··· Data excerpts

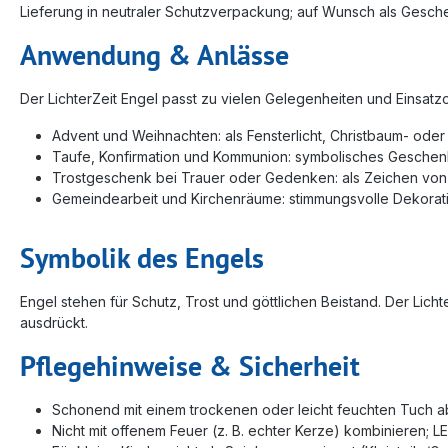
Lieferung in neutraler Schutzverpackung; auf Wunsch als Gesch
Anwendung & Anlässe
Der LichterZeit Engel passt zu vielen Gelegenheiten und Einsatzo
Advent und Weihnachten: als Fensterlicht, Christbaum‑ od
Taufe, Konfirmation und Kommunion: symbolisches Geschen
Trostgeschenk bei Trauer oder Gedenken: als Zeichen vo
Gemeindearbeit und Kirchenräume: stimmungsvolle Dekorat
Symbolik des Engels
Engel stehen für Schutz, Trost und göttlichen Beistand. Der Lic
ausdrückt.
Pflegehinweise & Sicherheit
Schonend mit einem trockenen oder leicht feuchten Tuch a
Nicht mit offenem Feuer (z. B. echter Kerze) kombinieren;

······

◆ What the exercise asks ◆
Output every line of text in the listing above verbatim, in its original order, and omit the picture.

◆ Answer ◆
Lieferung in neutraler Schutzverpackung; auf Wunsch als Gesch
Anwendung & Anlässe
Der LichterZeit Engel passt zu vielen Gelegenheiten und Einsatzo
Advent und Weihnachten: als Fensterlicht, Christbaum‑ od
Taufe, Konfirmation und Kommunion: symbolisches Geschen
Trostgeschenk bei Trauer oder Gedenken: als Zeichen vo
Gemeindearbeit und Kirchenräume: stimmungsvolle Dekorat
Symbolik des Engels
Engel stehen für Schutz, Trost und göttlichen Beistand. Der Lic
ausdrückt.
Pflegehinweise & Sicherheit
Schonend mit einem trockenen oder leicht feuchten Tuch a
Nicht mit offenem Feuer (z. B. echter Kerze) kombinieren;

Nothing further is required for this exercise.